Il est certain que la servitude ne peut pas exister lorsque les deux fonds sont la propriété de la même personne, parce qu’on ne peut pas se devoir une servitude à soi-même nulli enim res sua servit (D. 8.2.26, Paul). Aussi, il est entendu qu’une servitude existante s’éteint par confusion lorsque la propriété des fonds servant et dominant se trouve réunie. Le Code civil parle d’une réunion des deux fonds « dans la même main » (art. 705).
Lorsque l’un des deux propriétaires a également l’usufruit du fonds, soit servant, soit dominant, la réponse est que la servitude existe toujours, entre le plein propriétaire et le nu-propriétaire ; quoique l’usufruitier puisse n’avoir pas à exercer la servitude, il la conserve pour le nu-propriétaire : fructuarius, licet suo nomine (D. 8.6.21 : Paul, Sentences, 5). Le cas était ainsi résolu en droit romain, selon ce qu’en avait décidé Paul : ususfructus in alterutris praediis adquiritus non interrunipit servitutem (D. 8.30.1 : Paul, ad Sabinum, 15).
La solution est cohérente puisque entre un nu-propriétaire et un usufruitier le droit romain décidait encore que c’était le premier qui supportait la charge de la servitude (D. 8.2.1.1). La servitude existe en quelque sorte seulement pour partie, c’est-à-dire seulement pour la nue-propriété. Zénati, sur ce cas, écrit que « la situation n’est pas incompatible avec la survie de la servitude, car la dualité de fonds et de propriétaire perdure. Bien qu’inutilisée par l’usufruitier, la servitude demeure et pourra de nouveau être exercée par le propriétaire du fonds dominant après l’extinction de l’usufruit » (Frédéric Zénati, Extinction des servitudes par confusion, in RTD Civ. 1997, p. 460).

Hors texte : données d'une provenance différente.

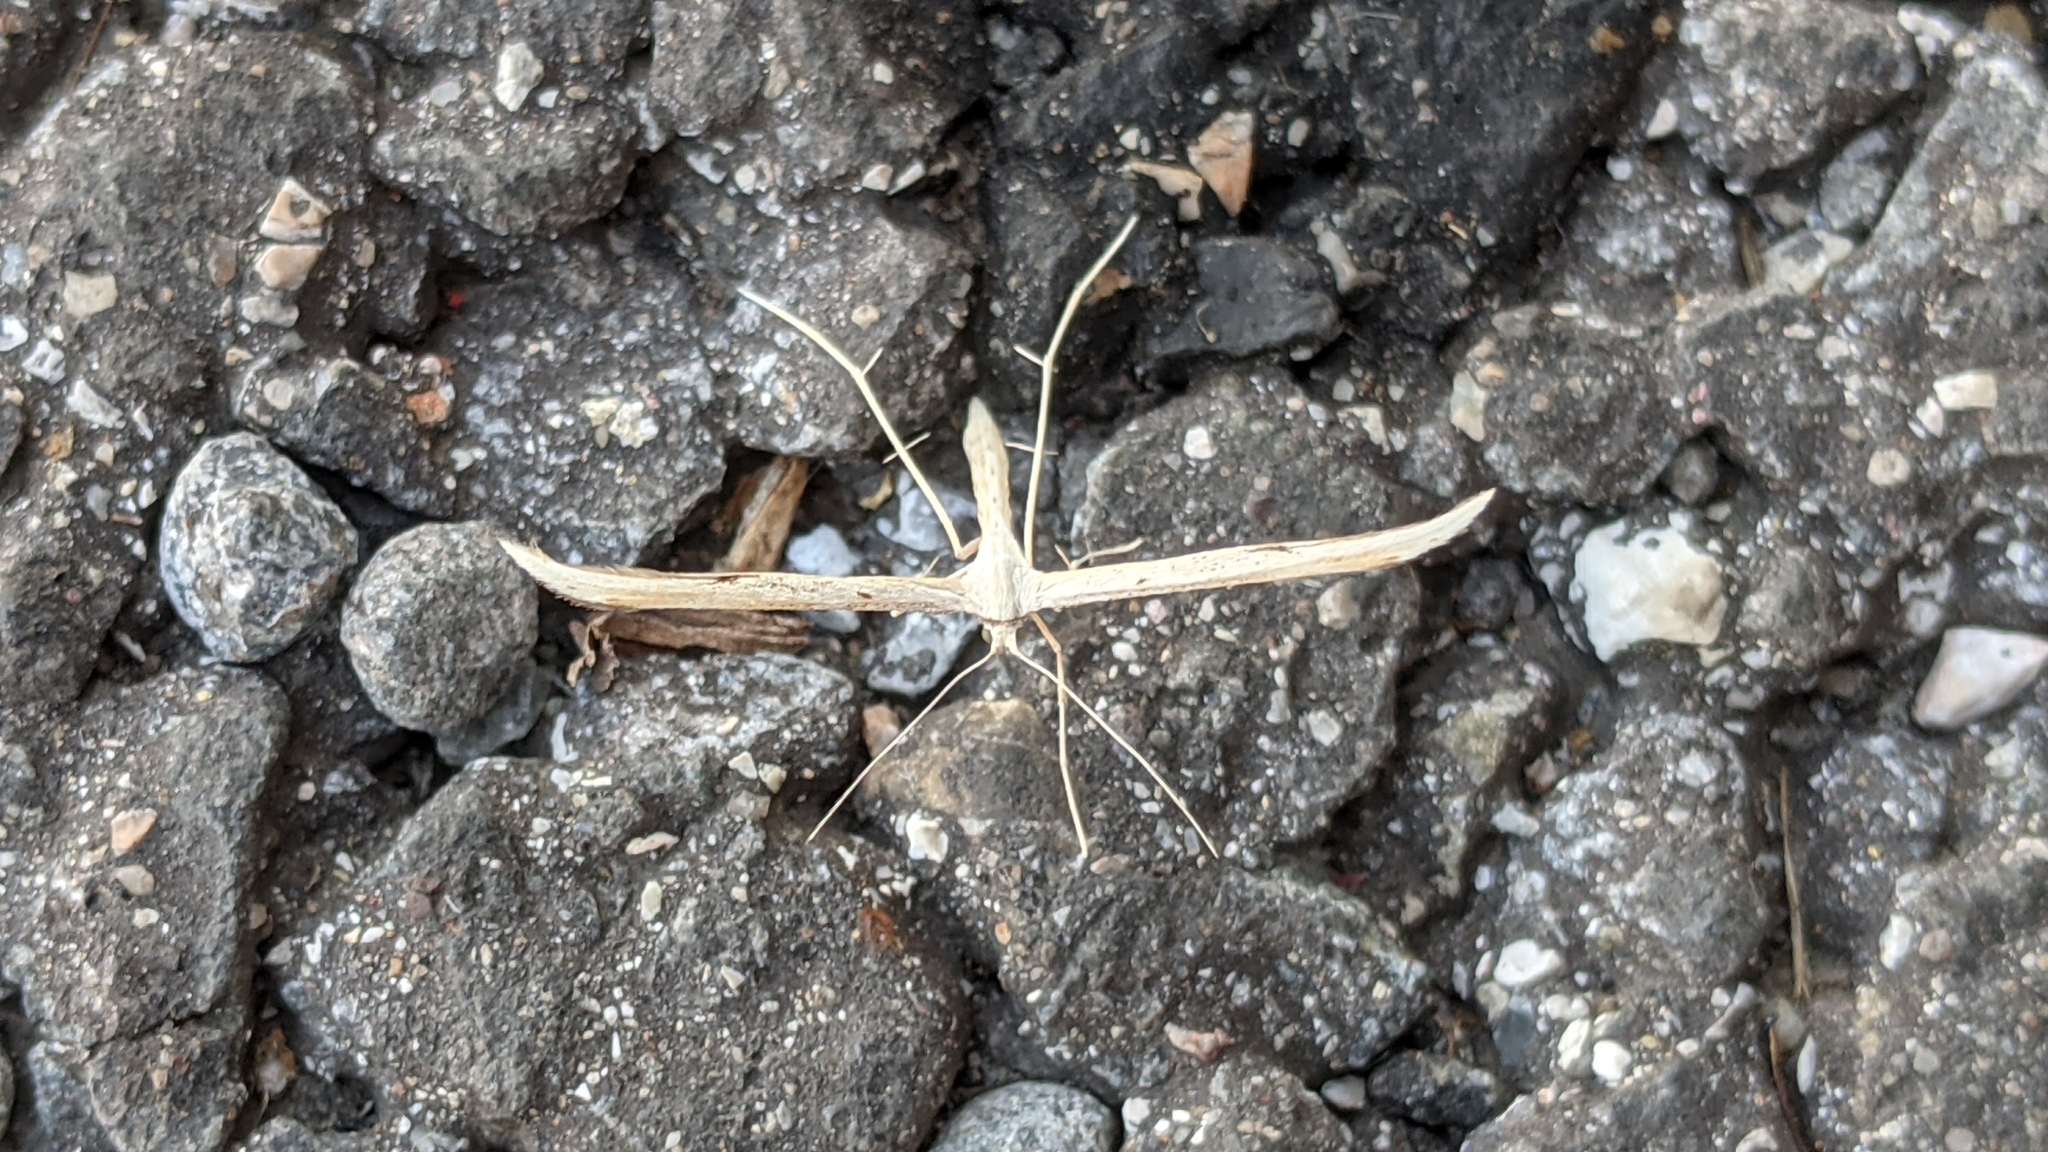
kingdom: Animalia
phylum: Arthropoda
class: Insecta
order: Lepidoptera
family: Pterophoridae
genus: Emmelina
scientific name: Emmelina monodactyla
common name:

Par conséquent le cessionnaire de la nue-propriété peut fort bien constituer une servitude.
Précisons que dans le cas inverse d’un propriétaire qui aurait également la nue-propriété de l’autre fonds, soit servant, soit dominant, l’usufruit étant réservé à un tiers, la servitude s’éteindrait. La Cour de cassation, dans une décision en date du 17 avril 1996 a décidé au contraire qu’il n’y aurait pas confusion et que la servitude perdurait en quelque sorte entre les deux usufruitiers au motif que « l’extinction des servitudes par confusion impose la réunion dans la même main de la pleine propriété des deux fonds ». La mention de la pleine propriété est un ajout qui n’est pas dans la loi. Zénati critique avec raison cette décision et sans souscrire à sa théorie de l’obligation il faut dire avec lui qu’en effet l’usufruitier n’est pas un propriétaire et qu’à cet égard la théorie du démembrement est trompeuse.